- **Aim**: Reproduce the listing below, switching each occurrence of "interrogative" to "query" and leaving everything else unchanged.

- **Record extracts**:
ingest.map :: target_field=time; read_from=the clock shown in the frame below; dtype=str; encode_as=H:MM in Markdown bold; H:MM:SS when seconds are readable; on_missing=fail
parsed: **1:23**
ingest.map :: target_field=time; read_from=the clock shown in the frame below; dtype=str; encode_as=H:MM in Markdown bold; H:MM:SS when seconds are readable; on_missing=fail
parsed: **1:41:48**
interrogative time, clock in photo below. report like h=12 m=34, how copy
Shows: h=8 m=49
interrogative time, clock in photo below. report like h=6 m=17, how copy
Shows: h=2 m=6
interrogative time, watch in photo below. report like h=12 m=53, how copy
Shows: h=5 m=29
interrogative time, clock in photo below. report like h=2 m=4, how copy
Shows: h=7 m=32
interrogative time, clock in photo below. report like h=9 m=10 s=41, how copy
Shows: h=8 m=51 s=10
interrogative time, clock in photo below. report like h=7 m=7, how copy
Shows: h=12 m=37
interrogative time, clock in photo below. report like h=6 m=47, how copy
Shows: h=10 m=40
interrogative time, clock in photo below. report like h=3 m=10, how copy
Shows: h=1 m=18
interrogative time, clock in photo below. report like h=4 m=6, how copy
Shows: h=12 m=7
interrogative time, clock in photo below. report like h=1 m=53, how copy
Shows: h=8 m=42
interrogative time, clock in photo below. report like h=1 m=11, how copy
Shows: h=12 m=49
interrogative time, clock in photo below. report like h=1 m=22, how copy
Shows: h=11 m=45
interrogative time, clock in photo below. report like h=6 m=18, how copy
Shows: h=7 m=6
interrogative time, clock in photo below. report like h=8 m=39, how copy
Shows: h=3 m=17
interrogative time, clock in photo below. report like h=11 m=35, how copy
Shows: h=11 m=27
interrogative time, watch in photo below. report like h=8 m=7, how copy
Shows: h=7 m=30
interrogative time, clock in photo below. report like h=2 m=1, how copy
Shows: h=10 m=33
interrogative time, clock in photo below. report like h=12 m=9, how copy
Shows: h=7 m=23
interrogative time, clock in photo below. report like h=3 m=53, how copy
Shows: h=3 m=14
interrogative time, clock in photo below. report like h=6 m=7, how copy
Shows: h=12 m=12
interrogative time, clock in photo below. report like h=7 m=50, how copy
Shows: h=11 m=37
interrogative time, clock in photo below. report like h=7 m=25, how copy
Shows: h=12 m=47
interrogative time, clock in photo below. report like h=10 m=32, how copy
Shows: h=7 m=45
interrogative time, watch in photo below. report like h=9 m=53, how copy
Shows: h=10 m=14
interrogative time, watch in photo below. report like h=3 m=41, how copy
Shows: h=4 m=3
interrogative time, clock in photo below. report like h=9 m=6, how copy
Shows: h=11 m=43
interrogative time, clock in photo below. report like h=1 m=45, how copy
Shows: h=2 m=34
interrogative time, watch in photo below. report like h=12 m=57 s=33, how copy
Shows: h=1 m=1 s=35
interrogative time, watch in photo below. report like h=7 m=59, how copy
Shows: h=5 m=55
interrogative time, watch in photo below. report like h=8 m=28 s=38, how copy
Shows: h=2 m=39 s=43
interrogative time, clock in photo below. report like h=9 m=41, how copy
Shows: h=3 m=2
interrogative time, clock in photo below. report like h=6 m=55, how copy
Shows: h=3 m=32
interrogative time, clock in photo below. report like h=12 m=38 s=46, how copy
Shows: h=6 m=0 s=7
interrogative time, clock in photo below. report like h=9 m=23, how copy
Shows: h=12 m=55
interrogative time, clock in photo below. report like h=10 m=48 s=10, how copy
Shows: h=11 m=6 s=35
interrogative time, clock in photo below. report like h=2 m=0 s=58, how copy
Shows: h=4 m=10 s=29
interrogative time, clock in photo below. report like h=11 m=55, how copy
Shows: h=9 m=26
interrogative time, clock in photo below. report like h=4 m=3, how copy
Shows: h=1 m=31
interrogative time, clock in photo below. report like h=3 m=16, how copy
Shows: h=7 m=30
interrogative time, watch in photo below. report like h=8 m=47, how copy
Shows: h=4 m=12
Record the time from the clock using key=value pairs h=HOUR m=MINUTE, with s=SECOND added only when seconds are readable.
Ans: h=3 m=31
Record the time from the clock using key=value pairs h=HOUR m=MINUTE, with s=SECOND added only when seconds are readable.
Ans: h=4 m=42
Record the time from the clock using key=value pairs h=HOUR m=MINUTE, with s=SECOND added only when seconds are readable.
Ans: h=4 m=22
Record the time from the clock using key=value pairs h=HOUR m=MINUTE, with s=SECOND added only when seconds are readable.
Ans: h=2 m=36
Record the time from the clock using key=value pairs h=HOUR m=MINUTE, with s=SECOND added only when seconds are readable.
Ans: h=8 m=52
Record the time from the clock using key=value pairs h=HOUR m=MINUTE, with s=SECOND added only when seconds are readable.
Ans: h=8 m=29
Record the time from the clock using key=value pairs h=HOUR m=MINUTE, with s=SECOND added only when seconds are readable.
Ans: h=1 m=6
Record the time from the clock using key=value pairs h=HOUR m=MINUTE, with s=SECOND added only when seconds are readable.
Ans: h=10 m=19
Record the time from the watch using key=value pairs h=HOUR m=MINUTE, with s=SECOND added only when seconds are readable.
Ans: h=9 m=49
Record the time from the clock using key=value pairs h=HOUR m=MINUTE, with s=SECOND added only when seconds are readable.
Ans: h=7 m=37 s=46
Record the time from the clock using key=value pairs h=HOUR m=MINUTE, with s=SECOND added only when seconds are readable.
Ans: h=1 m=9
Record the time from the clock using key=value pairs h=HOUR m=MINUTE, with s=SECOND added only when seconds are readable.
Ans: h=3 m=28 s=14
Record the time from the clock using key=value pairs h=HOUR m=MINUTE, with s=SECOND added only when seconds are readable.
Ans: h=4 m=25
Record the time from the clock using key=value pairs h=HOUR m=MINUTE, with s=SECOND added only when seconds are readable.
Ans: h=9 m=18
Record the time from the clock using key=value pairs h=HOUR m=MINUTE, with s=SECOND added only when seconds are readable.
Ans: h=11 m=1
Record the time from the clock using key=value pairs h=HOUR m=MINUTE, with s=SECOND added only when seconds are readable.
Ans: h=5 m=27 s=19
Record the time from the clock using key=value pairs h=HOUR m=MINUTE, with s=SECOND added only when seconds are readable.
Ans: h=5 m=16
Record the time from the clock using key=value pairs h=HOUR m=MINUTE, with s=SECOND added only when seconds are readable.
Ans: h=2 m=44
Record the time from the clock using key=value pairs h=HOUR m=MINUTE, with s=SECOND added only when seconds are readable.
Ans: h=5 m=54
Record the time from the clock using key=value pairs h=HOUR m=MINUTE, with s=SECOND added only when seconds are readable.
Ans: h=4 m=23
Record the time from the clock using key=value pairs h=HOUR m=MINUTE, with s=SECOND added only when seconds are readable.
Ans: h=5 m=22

- **Result of this task**:
ingest.map :: target_field=time; read_from=the clock shown in the frame below; dtype=str; encode_as=H:MM in Markdown bold; H:MM:SS when seconds are readable; on_missing=fail
parsed: **1:23**
ingest.map :: target_field=time; read_from=the clock shown in the frame below; dtype=str; encode_as=H:MM in Markdown bold; H:MM:SS when seconds are readable; on_missing=fail
parsed: **1:41:48**
query time, clock in photo below. report like h=12 m=34, how copy
Shows: h=8 m=49
query time, clock in photo below. report like h=6 m=17, how copy
Shows: h=2 m=6
query time, watch in photo below. report like h=12 m=53, how copy
Shows: h=5 m=29
query time, clock in photo below. report like h=2 m=4, how copy
Shows: h=7 m=32
query time, clock in photo below. report like h=9 m=10 s=41, how copy
Shows: h=8 m=51 s=10
query time, clock in photo below. report like h=7 m=7, how copy
Shows: h=12 m=37
query time, clock in photo below. report like h=6 m=47, how copy
Shows: h=10 m=40
query time, clock in photo below. report like h=3 m=10, how copy
Shows: h=1 m=18
query time, clock in photo below. report like h=4 m=6, how copy
Shows: h=12 m=7
query time, clock in photo below. report like h=1 m=53, how copy
Shows: h=8 m=42
query time, clock in photo below. report like h=1 m=11, how copy
Shows: h=12 m=49
query time, clock in photo below. report like h=1 m=22, how copy
Shows: h=11 m=45
query time, clock in photo below. report like h=6 m=18, how copy
Shows: h=7 m=6
query time, clock in photo below. report like h=8 m=39, how copy
Shows: h=3 m=17
query time, clock in photo below. report like h=11 m=35, how copy
Shows: h=11 m=27
query time, watch in photo below. report like h=8 m=7, how copy
Shows: h=7 m=30
query time, clock in photo below. report like h=2 m=1, how copy
Shows: h=10 m=33
query time, clock in photo below. report like h=12 m=9, how copy
Shows: h=7 m=23
query time, clock in photo below. report like h=3 m=53, how copy
Shows: h=3 m=14
query time, clock in photo below. report like h=6 m=7, how copy
Shows: h=12 m=12
query time, clock in photo below. report like h=7 m=50, how copy
Shows: h=11 m=37
query time, clock in photo below. report like h=7 m=25, how copy
Shows: h=12 m=47
query time, clock in photo below. report like h=10 m=32, how copy
Shows: h=7 m=45
query time, watch in photo below. report like h=9 m=53, how copy
Shows: h=10 m=14
query time, watch in photo below. report like h=3 m=41, how copy
Shows: h=4 m=3
query time, clock in photo below. report like h=9 m=6, how copy
Shows: h=11 m=43
query time, clock in photo below. report like h=1 m=45, how copy
Shows: h=2 m=34
query time, watch in photo below. report like h=12 m=57 s=33, how copy
Shows: h=1 m=1 s=35
query time, watch in photo below. report like h=7 m=59, how copy
Shows: h=5 m=55
query time, watch in photo below. report like h=8 m=28 s=38, how copy
Shows: h=2 m=39 s=43
query time, clock in photo below. report like h=9 m=41, how copy
Shows: h=3 m=2
query time, clock in photo below. report like h=6 m=55, how copy
Shows: h=3 m=32
query time, clock in photo below. report like h=12 m=38 s=46, how copy
Shows: h=6 m=0 s=7
query time, clock in photo below. report like h=9 m=23, how copy
Shows: h=12 m=55
query time, clock in photo below. report like h=10 m=48 s=10, how copy
Shows: h=11 m=6 s=35
query time, clock in photo below. report like h=2 m=0 s=58, how copy
Shows: h=4 m=10 s=29
query time, clock in photo below. report like h=11 m=55, how copy
Shows: h=9 m=26
query time, clock in photo below. report like h=4 m=3, how copy
Shows: h=1 m=31
query time, clock in photo below. report like h=3 m=16, how copy
Shows: h=7 m=30
query time, watch in photo below. report like h=8 m=47, how copy
Shows: h=4 m=12
Record the time from the clock using key=value pairs h=HOUR m=MINUTE, with s=SECOND added only when seconds are readable.
Ans: h=3 m=31
Record the time from the clock using key=value pairs h=HOUR m=MINUTE, with s=SECOND added only when seconds are readable.
Ans: h=4 m=42
Record the time from the clock using key=value pairs h=HOUR m=MINUTE, with s=SECOND added only when seconds are readable.
Ans: h=4 m=22
Record the time from the clock using key=value pairs h=HOUR m=MINUTE, with s=SECOND added only when seconds are readable.
Ans: h=2 m=36
Record the time from the clock using key=value pairs h=HOUR m=MINUTE, with s=SECOND added only when seconds are readable.
Ans: h=8 m=52
Record the time from the clock using key=value pairs h=HOUR m=MINUTE, with s=SECOND added only when seconds are readable.
Ans: h=8 m=29
Record the time from the clock using key=value pairs h=HOUR m=MINUTE, with s=SECOND added only when seconds are readable.
Ans: h=1 m=6
Record the time from the clock using key=value pairs h=HOUR m=MINUTE, with s=SECOND added only when seconds are readable.
Ans: h=10 m=19
Record the time from the watch using key=value pairs h=HOUR m=MINUTE, with s=SECOND added only when seconds are readable.
Ans: h=9 m=49
Record the time from the clock using key=value pairs h=HOUR m=MINUTE, with s=SECOND added only when seconds are readable.
Ans: h=7 m=37 s=46
Record the time from the clock using key=value pairs h=HOUR m=MINUTE, with s=SECOND added only when seconds are readable.
Ans: h=1 m=9
Record the time from the clock using key=value pairs h=HOUR m=MINUTE, with s=SECOND added only when seconds are readable.
Ans: h=3 m=28 s=14
Record the time from the clock using key=value pairs h=HOUR m=MINUTE, with s=SECOND added only when seconds are readable.
Ans: h=4 m=25
Record the time from the clock using key=value pairs h=HOUR m=MINUTE, with s=SECOND added only when seconds are readable.
Ans: h=9 m=18
Record the time from the clock using key=value pairs h=HOUR m=MINUTE, with s=SECOND added only when seconds are readable.
Ans: h=11 m=1
Record the time from the clock using key=value pairs h=HOUR m=MINUTE, with s=SECOND added only when seconds are readable.
Ans: h=5 m=27 s=19
Record the time from the clock using key=value pairs h=HOUR m=MINUTE, with s=SECOND added only when seconds are readable.
Ans: h=5 m=16
Record the time from the clock using key=value pairs h=HOUR m=MINUTE, with s=SECOND added only when seconds are readable.
Ans: h=2 m=44
Record the time from the clock using key=value pairs h=HOUR m=MINUTE, with s=SECOND added only when seconds are readable.
Ans: h=5 m=54
Record the time from the clock using key=value pairs h=HOUR m=MINUTE, with s=SECOND added only when seconds are readable.
Ans: h=4 m=23
Record the time from the clock using key=value pairs h=HOUR m=MINUTE, with s=SECOND added only when seconds are readable.
Ans: h=5 m=22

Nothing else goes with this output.